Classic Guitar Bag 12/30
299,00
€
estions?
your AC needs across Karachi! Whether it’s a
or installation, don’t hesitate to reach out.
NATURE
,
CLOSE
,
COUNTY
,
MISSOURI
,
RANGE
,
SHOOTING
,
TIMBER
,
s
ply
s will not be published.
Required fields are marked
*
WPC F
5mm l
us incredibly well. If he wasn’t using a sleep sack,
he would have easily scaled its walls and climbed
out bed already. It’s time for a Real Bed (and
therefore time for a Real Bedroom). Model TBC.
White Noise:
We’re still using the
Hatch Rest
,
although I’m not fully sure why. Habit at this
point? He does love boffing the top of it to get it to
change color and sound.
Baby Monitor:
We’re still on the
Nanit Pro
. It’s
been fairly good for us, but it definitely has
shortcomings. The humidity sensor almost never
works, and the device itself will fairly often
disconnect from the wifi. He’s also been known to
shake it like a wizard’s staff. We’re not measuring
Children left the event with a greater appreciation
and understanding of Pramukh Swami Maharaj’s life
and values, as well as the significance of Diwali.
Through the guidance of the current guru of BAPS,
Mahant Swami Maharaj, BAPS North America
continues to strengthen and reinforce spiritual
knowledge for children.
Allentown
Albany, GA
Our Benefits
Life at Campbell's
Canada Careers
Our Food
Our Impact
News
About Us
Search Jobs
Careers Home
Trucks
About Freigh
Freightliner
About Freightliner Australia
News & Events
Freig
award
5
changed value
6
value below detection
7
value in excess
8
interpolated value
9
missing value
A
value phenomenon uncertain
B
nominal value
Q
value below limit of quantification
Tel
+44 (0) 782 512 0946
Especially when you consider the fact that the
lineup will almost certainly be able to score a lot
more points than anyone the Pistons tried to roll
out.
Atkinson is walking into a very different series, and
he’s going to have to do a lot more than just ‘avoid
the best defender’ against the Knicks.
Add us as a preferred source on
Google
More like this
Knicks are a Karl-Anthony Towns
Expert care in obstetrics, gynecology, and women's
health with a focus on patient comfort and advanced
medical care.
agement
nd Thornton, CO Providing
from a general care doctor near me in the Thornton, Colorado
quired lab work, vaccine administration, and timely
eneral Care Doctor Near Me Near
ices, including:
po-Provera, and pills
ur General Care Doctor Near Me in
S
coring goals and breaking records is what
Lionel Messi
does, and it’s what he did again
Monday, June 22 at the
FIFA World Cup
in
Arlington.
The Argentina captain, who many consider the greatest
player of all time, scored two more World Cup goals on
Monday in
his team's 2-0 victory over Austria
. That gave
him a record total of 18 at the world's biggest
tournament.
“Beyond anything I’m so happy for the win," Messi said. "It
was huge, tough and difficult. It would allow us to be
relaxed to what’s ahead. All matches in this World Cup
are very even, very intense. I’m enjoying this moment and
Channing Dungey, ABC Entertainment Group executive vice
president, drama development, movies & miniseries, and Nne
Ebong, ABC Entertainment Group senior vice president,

***

▸ **What is expected**:
Every entry above must be returned word for word.

▸ **Solution to this problem**:
Classic Guitar Bag 12/30
299,00
€
estions?
your AC needs across Karachi! Whether it’s a
or installation, don’t hesitate to reach out.
NATURE
,
CLOSE
,
COUNTY
,
MISSOURI
,
RANGE
,
SHOOTING
,
TIMBER
,
s
ply
s will not be published.
Required fields are marked
*
WPC F
5mm l
us incredibly well. If he wasn’t using a sleep sack,
he would have easily scaled its walls and climbed
out bed already. It’s time for a Real Bed (and
therefore time for a Real Bedroom). Model TBC.
White Noise:
We’re still using the
Hatch Rest
,
although I’m not fully sure why. Habit at this
point? He does love boffing the top of it to get it to
change color and sound.
Baby Monitor:
We’re still on the
Nanit Pro
. It’s
been fairly good for us, but it definitely has
shortcomings. The humidity sensor almost never
works, and the device itself will fairly often
disconnect from the wifi. He’s also been known to
shake it like a wizard’s staff. We’re not measuring
Children left the event with a greater appreciation
and understanding of Pramukh Swami Maharaj’s life
and values, as well as the significance of Diwali.
Through the guidance of the current guru of BAPS,
Mahant Swami Maharaj, BAPS North America
continues to strengthen and reinforce spiritual
knowledge for children.
Allentown
Albany, GA
Our Benefits
Life at Campbell's
Canada Careers
Our Food
Our Impact
News
About Us
Search Jobs
Careers Home
Trucks
About Freigh
Freightliner
About Freightliner Australia
News & Events
Freig
award
5
changed value
6
value below detection
7
value in excess
8
interpolated value
9
missing value
A
value phenomenon uncertain
B
nominal value
Q
value below limit of quantification
Tel
+44 (0) 782 512 0946
Especially when you consider the fact that the
lineup will almost certainly be able to score a lot
more points than anyone the Pistons tried to roll
out.
Atkinson is walking into a very different series, and
he’s going to have to do a lot more than just ‘avoid
the best defender’ against the Knicks.
Add us as a preferred source on
Google
More like this
Knicks are a Karl-Anthony Towns
Expert care in obstetrics, gynecology, and women's
health with a focus on patient comfort and advanced
medical care.
agement
nd Thornton, CO Providing
from a general care doctor near me in the Thornton, Colorado
quired lab work, vaccine administration, and timely
eneral Care Doctor Near Me Near
ices, including:
po-Provera, and pills
ur General Care Doctor Near Me in
S
coring goals and breaking records is what
Lionel Messi
does, and it’s what he did again
Monday, June 22 at the
FIFA World Cup
in
Arlington.
The Argentina captain, who many consider the greatest
player of all time, scored two more World Cup goals on
Monday in
his team's 2-0 victory over Austria
. That gave
him a record total of 18 at the world's biggest
tournament.
“Beyond anything I’m so happy for the win," Messi said. "It
was huge, tough and difficult. It would allow us to be
relaxed to what’s ahead. All matches in this World Cup
are very even, very intense. I’m enjoying this moment and
Channing Dungey, ABC Entertainment Group executive vice
president, drama development, movies & miniseries, and Nne
Ebong, ABC Entertainment Group senior vice president,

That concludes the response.